▶ _Yapılacak işler_
**A)** Lesitin metnindeki "Görüldüğü gibi lesitin" sözleriyle başlayan paragrafı, ana bilgilerini koruyarak madde madde kısaltın.
**B)** Lesitin metninin devamını, son cümlesinden sonra gelecek kısımdan başlayarak yazın.

Bu kadar yaygın kullanımı olan bu madde hakkında şu uyarılar göz önünde tutulmalıdır:
a. Bu madde bitkisel veya hayvansal kaynaklı olabilir.
b. Piyasalarda kullanılan lesitin genellikle bitkisel ve yumurta kaynaklıdır.
c. Lesitin üretilen bitkilerin genleriyle oynanmış olabileceği akıldan çıkarılmamalıdır."
Görüldüğü gibi lesitin günümüzde birçok gıdanın bileşimine katılmakta. Bitkisel margarin olarak bildiğimiz yapay yağların da içeriğinde hayvansal kaynaklı olabilen lesitinin kullanıldığını anlıyoruz. Hatta ekmeklerimizde bile bu tehlike yakamızı bırakmıyor. Soya lesitini ibaresi bulunan ürünler ise içimizi tam olarak rahatlatıyor sayılmaz. Çünkü bu sefer de genetiği değiştirilmiş soyadan elde edilmiş olma riski karşımıza çıkıyor. Ekmek konusunda belki çoğumuzun eli kolu bağlı ancak diğer hazır tüketim ürünlerini kısıtlayarak vücudumuza giren lesitinle birlikte birçok katkı maddesi miktarını da azaltabiliriz.

▶ _Veri öğeleri_
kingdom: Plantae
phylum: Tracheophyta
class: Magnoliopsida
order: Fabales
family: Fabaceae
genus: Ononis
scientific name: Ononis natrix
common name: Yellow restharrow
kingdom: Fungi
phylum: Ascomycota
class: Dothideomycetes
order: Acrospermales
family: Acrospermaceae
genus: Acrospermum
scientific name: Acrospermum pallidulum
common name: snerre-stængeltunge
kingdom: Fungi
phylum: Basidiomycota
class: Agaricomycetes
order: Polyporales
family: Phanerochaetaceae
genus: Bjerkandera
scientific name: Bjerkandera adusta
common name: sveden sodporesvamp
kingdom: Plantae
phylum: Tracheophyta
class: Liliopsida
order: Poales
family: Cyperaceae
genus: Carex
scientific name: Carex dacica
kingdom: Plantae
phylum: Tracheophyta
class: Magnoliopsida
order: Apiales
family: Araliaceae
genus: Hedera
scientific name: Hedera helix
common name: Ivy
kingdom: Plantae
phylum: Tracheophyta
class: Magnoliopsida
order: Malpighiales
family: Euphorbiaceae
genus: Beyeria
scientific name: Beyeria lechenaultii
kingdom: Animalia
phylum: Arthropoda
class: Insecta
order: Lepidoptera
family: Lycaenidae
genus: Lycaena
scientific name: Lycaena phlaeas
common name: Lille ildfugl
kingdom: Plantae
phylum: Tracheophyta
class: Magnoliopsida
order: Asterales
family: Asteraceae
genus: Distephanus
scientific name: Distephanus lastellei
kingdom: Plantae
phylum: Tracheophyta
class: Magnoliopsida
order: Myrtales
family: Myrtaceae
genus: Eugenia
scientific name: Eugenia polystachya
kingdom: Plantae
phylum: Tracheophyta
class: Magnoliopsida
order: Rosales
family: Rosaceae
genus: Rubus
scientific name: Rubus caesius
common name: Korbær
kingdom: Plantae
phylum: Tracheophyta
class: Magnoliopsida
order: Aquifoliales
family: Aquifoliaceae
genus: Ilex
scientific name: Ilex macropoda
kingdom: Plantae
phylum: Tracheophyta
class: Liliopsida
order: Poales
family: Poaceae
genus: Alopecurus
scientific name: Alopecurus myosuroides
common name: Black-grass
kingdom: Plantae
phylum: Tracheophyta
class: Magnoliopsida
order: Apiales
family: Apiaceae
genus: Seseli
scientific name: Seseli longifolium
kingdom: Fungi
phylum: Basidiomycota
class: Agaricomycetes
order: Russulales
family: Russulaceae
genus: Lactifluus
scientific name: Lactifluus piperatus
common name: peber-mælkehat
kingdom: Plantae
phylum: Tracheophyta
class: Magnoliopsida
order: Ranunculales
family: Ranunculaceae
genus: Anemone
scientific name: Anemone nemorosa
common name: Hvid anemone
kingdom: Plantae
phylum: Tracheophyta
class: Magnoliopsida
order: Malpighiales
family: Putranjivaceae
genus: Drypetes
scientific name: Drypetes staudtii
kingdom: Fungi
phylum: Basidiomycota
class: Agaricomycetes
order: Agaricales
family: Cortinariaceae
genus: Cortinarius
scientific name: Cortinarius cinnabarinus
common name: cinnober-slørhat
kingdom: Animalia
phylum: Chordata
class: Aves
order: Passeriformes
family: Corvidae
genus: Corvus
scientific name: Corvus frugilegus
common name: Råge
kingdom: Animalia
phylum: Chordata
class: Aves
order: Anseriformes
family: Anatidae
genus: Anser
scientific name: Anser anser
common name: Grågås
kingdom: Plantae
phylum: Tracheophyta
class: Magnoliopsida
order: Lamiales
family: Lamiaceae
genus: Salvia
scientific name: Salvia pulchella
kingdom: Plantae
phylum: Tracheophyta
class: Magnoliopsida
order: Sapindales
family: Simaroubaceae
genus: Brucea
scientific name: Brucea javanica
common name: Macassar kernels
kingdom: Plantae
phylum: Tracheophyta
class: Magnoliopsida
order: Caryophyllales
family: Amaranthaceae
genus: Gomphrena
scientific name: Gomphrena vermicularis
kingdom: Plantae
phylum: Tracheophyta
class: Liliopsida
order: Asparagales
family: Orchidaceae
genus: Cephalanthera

▶ _Nihai sonuçlar_
**A)**
- Lesitin günümüzde birçok gıdanın bileşiminde bulunuyor.
- Bitkisel margarin olarak bilinen yapay yağlarda da hayvansal kaynaklı olabilen lesitin kullanılıyor.
- Bu tehlike ekmeklerde bile var.
- "Soya lesitini" ibaresi tam güvence vermiyor, çünkü GDO'lu soyadan elde edilmiş olma riski taşıyor.
- Ekmek konusunda çoğumuzun elinden pek bir şey gelmiyor, ama diğer hazır tüketim ürünlerini kısıtlayarak lesitinle birlikte birçok katkı maddesinin alımını azaltabiliriz.

**B)**
Bu konuyla ilgili sorular olursa daha detaylı fikirler verebileceğimi umuyorum.
Sağlıklı, keyifli günler dilerim...
***Şunu not düşmek isterim ki; lesitin tamamen helal olarak üretilip kullanılabilir de. Bu yazımda tamamen lesitini kötülemiyorum. Yalnızca ülkemizdeki etiketlendirme ve gıda sınıflandırması sistemi bize yeterli bilgi vermediği için lesitin içeren herşeye "şüpheli" gözüyle bakmamız gerektiğini söylüyorum. "Biz bir haramı işlememek için kırk helalden vazgeçerdik." diyen sahabenin yaşamına bakınca lesitinli gıdaları helal sertifikası almadıkça tüketmemek çok da zor görünmüyor.. Zira Türkiye'de böyle tüm gıda içeriğini uluslararası helal sertifikalarıyla yayınlayan bir firma var: Afia Gıda ve lesitini helal olanından kullanıyor...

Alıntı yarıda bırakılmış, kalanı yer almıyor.